I cleared my throat, anxious to get the script right. ‘Now that you’ve officially consented to my visits, I’ll be asking you a series of questions prepared by various agencies in order to gain a greater understanding of antisocial behavioural disorders. In addition to this, I’ll also be asking some questions I’ve formulated myself in order to help with my own studies in the field of forensic psychiatry.’
‘Blah, blah, fucking blah.’
I placed the micro-cassette on the middle of the table. ‘Are you aware of what this is?’
He looked at the black plastic box for a few seconds. ‘It’s a penguin, isn’t it? A tiny penguin with a lemon up its arse, watching Pinocchio in a large block of flats in West Croydon.’
‘Each meeting will be recorded for subsequent transcription and analysis on this tape recorder.’
At which point Rattigan lit up. ‘Just shows how wrong you can be, eh?’
I switched on the machine, relief flooding over me when I realized the damn thing was working properly. Next I reached for a green sheet of A4 headed ‘Analysis of Institutionalized Offenders – History, Profiling and Sociopathic Behaviour Traits’, and began working my way through the answer boxes.
‘Name?’
‘King of Sweden.’
I put down Francis James Rattigan. ‘Age?’
He exhaled violently. ‘You’ve got my details! Go to the fucking governor’s office and sort this shit out!’
‘Age?’ I repeated, unmoved.
‘Hundred and seven.’
I put down the pen. ‘Frank.’
‘Adrian?’
‘Refusal to cooperate will be taken as reluctance to comply with the programme.’ I was surprisingly cool, amazed the corporate bullshit came so easily. I’d done what Fancy had told me to the last time, left Adrian Rawlings in Dr Allen’s office, waiting for collection.
‘F602 GPW.’
The combination seemed familiar, but I hadn’t asked him for his number yet. ‘Age?’ I repeated, keeping up the show.
‘F602 GPW.’ His eyes scanned my face intently. ‘Yours, innit? Your motor. Dark-green Vauxhall Cavalier. GB sticker on the back. Go anywhere pleasant?’
The penny dropped. I tried not to appear unnerved. ‘I don’t see that’s relevant, Frank.’
‘Bollocks, you’re crapping yourself. Can see it, can read faces, fear. Your fucking wheels. I got your wheels. How much longer before I get your phone, fat-boy? How much longer before I’m ringing your missus up while you’re hard at work in the nuthouse, eh?’
‘Age?’
He smiled, then sighed. ‘Fifty-seven. Born twenty-eighth of March, nineteen-forty.’

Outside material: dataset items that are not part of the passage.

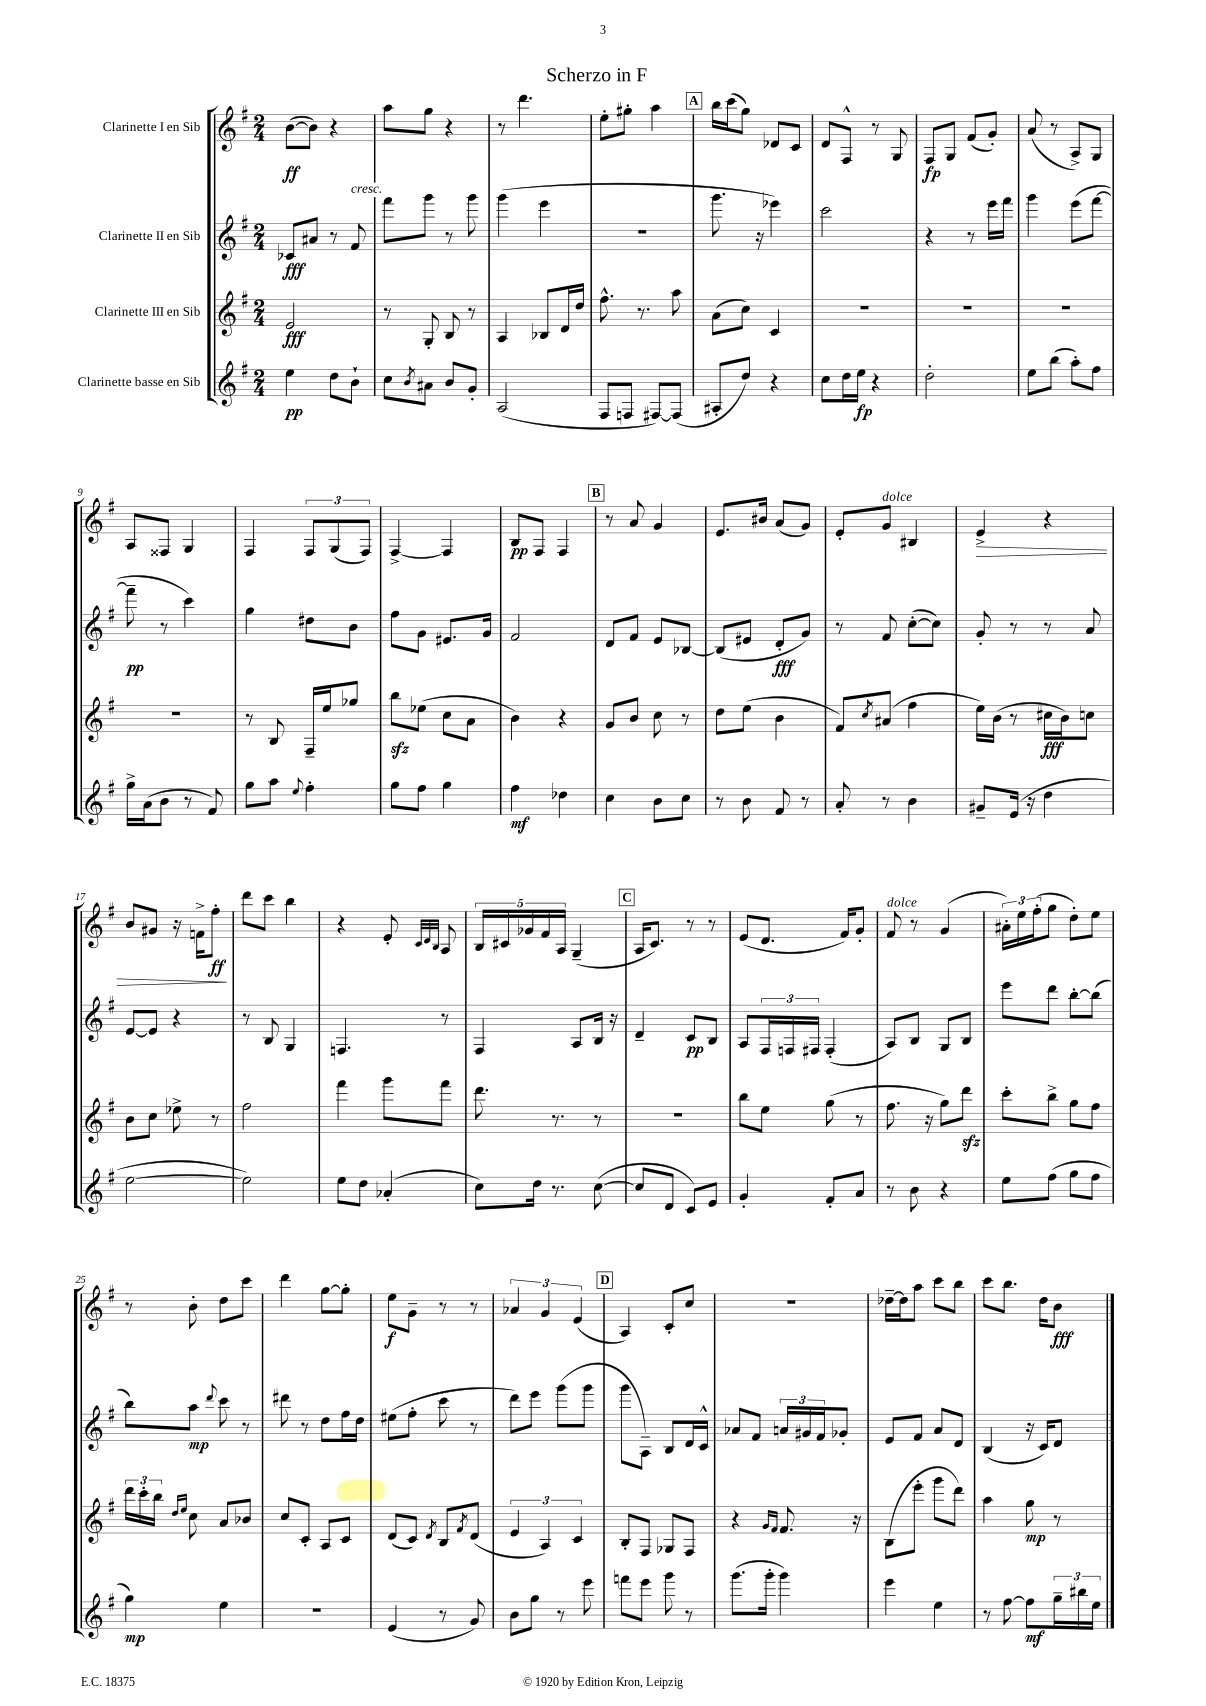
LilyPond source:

\header { title = "Scherzo in F" }
<<
\new StaffGroup <<
\new Staff = "s0" \with { instrumentName = "Clarinette I en Sib" } {
    \clef treble \key g \major \numericTimeSignature \time 2/4
    b'8~\ff( b'8) r4 |
    a''8 g''8 r4 |
    r8 d'''4. |
    e''8-. gis''8-. a''4 |
    \mark \markup { \box "A" } b''16 c'''16( g''8) des'8 c'8 |
    d'8 fis8-^ r8 g8 |
    fis8\fp g8 fis'8( g'8-.) |
    a'8( r8 a8->) g8 |
    a8 fisis8 g4 |
    fis4 \tuplet 3/2 { fis8 g8( fis8) } |
    fis4~-> fis4 |
    b8\pp fis8 fis4 |
    \mark \markup { \box "B" } r8 a'8 g'4 |
    e'8. bis'16 a'8( g'8) |
    e'8-. g'8^\markup { \italic "dolce" } bis4 |
    e'4->\> r4 |
    b'8 gis'8 r16 f'16-> fis''8-.\ff\! |
    d'''8 c'''8 b''4 |
    r4 e'8-. \grace { c'32 d'32 b32 } a8 |
    \tuplet 5/4 { b16 cis'16 ges'16 fis'16 a16 } g4--( |
    \mark \markup { \box "C" } a16 c'8.) r8 r8 |
    e'8( d'8. fis'16) g'8-. |
    fis'8^\markup { \italic "dolce" } r8 g'4( |
    \tuplet 3/2 { ais'16-.) e''16 fis''16-.( } g''8 d''8-.) e''8 |
    r8 b'8-. d''8 c'''8 |
    d'''4 g''8~ g''8-. |
    e''8\f g'8-- r8 r8 |
    \tuplet 3/2 { aes'4 g'4 e'4( } |
    \mark \markup { \box "D" } a4) c'8-. c''8 |
    r2 |
    des''16~-- des''16 a''8 c'''8 b''8 |
    c'''8 b''8. d''16 b'8\fff \bar "|." |
}
\new Staff = "s1" \with { instrumentName = "Clarinette II en Sib" } {
    \clef treble \key g \major \numericTimeSignature \time 2/4
    ces'8\fff ais'8 r8 fis'8^\markup { \italic "cresc." } |
    fis'''8 g'''8 r8 g'''8 |
    g'''4( e'''4 |
    R2 |
    \mark \markup { \box "A" } g'''8. r16 ees'''4) |
    c'''2 |
    r4 r8 e'''16 fis'''16 |
    g'''4 e'''8( fis'''8~ |
    fis'''8--\pp r8 c'''4) |
    g''4 dis''8 b'8 |
    fis''8 g'8 eis'8. g'16 |
    fis'2 |
    \mark \markup { \box "B" } d'8 fis'8 e'8 bes8~ |
    bes8( eis'8 d'8-.\fff g'8) |
    r8 fis'8 c''8~-.( c''8) |
    g'8-. r8 r8 a'8 |
    e'8~ e'8 r4 |
    r8 b8 g4 |
    f4. r8 |
    fis4 a8 b16 r16 |
    \mark \markup { \box "C" } d'4-- c'8\pp b8 |
    a8 \tuplet 3/2 { fis16 f16 fis16 } fis4-.( |
    a8) b8 g8 b8 |
    e'''8 d'''8 b''8~-. b''8( |
    b''8) a''8\mp \appoggiatura { d'''8 } c'''8 r8 |
    dis'''8 r8 d''8 fis''16 d''16 |
    eis''8( fis''8-. c'''8 r8 |
    d'''8) e'''8 g'''8( g'''8 |
    \mark \markup { \box "D" } g'''8 a8--) b8 d'16 c'16-^ |
    aes'8 fis'8 \tuplet 3/2 { a'16 gis'16 fis'16 } ges'8-. |
    e'8 fis'8 a'8 d'8 |
    b4( r16 c'16) d'8 \bar "|." |
}
\new Staff = "s2" \with { instrumentName = "Clarinette III en Sib" } {
    \clef treble \key g \major \numericTimeSignature \time 2/4
    e'2\fff |
    r8 g8-. b8 r8 |
    a4 bes8 d'16 d''16 |
    fis''8.-^ r8. a''8 |
    \mark \markup { \box "A" } a'8( c''8) c'4 |
    R2 |
    R2 |
    R2 |
    R2 |
    r8 b8 fis16-- e''16 ges''8 |
    b''8\sfz ees''8( c''8 a'8 |
    b'4) r4 |
    \mark \markup { \box "B" } g'8 b'8 c''8 r8 |
    d''8 e''8( b'4 |
    fis'8) \acciaccatura { c''8 } ais'8( fis''4 |
    e''16) b'16( r8 cis''16\fff b'16) c''8 |
    b'8 c''8 ees''8-> r8 |
    fis''2 |
    fis'''4 g'''8 fis'''8 |
    d'''8. r8. r8 |
    \mark \markup { \box "C" } R2 |
    b''8 e''8 g''8( r8 |
    fis''8. r16 g''8) d'''8\sfz |
    c'''8-. b''8-> g''8 fis''8 |
    \tuplet 3/2 { d'''16 c'''16-. b''16 } \grace { d''16 e''16 } c''8 a'8 bes'8 |
    c''8 c'8-. a8 c'8 |
    d'8( c'8) \acciaccatura { d'8 } b8 \acciaccatura { fis'8 } d'8( |
    \tuplet 3/2 { e'4 a4) c'4 } |
    \mark \markup { \box "D" } b8-. fis8 ges8 fis8 |
    r4 \grace { g'16 fis'16 } fis'8. r16 |
    b8( e'''8-. g'''8 d'''8) |
    a''4 g''8\mp r8 \bar "|." |
}
\new Staff = "s3" \with { instrumentName = "Clarinette basse en Sib" } {
    \clef treble \key g \major \numericTimeSignature \time 2/4
    e''4\pp d''8 b'8-! |
    c''8 \acciaccatura { b'8 } ais'8 b'8 g'8-. |
    a2( |
    fis8 f8 fis8~) fis8( |
    \mark \markup { \box "A" } ais8-. d''8) r4 |
    c''8 d''16 e''16\fp r4 |
    d''2-. |
    e''8 b''8( a''8-.) fis''8 |
    g''16-> a'16( b'8 r8 fis'8) |
    g''8 a''8 \appoggiatura { e''8 } fis''4-. |
    g''8 fis''8 g''4 |
    fis''4\mf des''4 |
    \mark \markup { \box "B" } c''4 b'8 c''8 |
    r8 b'8 fis'8 r8 |
    a'8-. r8 b'4 |
    gis'8-- e'16( r16 d''4 |
    e''2~ |
    e''2) |
    e''8 d''8 aes'4-.( |
    c''8) d''16 r8. c''8~( |
    \mark \markup { \box "C" } c''8 d'8 c'8) e'8 |
    g'4-. fis'8-. a'8 |
    r8 b'8 r4 |
    e''8 fis''8( g''8 fis''8 |
    g''4\mp) e''4 |
    R2 |
    e'4( r8 g'8) |
    b'8 g''8 r8 e'''8 |
    \mark \markup { \box "D" } f'''8 e'''8 g'''8 r8 |
    g'''8.( g'''16-. g'''4) |
    e'''4 e''4 |
    r8 fis''8~ fis''8\mf \tuplet 3/2 { g''16-- bis''16 e''16 } \bar "|." |
}
>>
>>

I filled in the form, inwardly cursing its designers. Rattigan was right, why the bloody hell wasn’t this done before the interviews took place? And how in God’s name had he got my numberplate? The pen shook slightly. I wanted answers to these ludicrous questions, but knew the cassette was recording my performance as well as his. For some reason I couldn’t bear to have Fancy listening to an actual recording of a balls-up. Stick to the script. Stick to the bloody script.
‘Offence?’
‘Whose?’
‘Yours,’ I replied, staring at the little box, awaiting his response.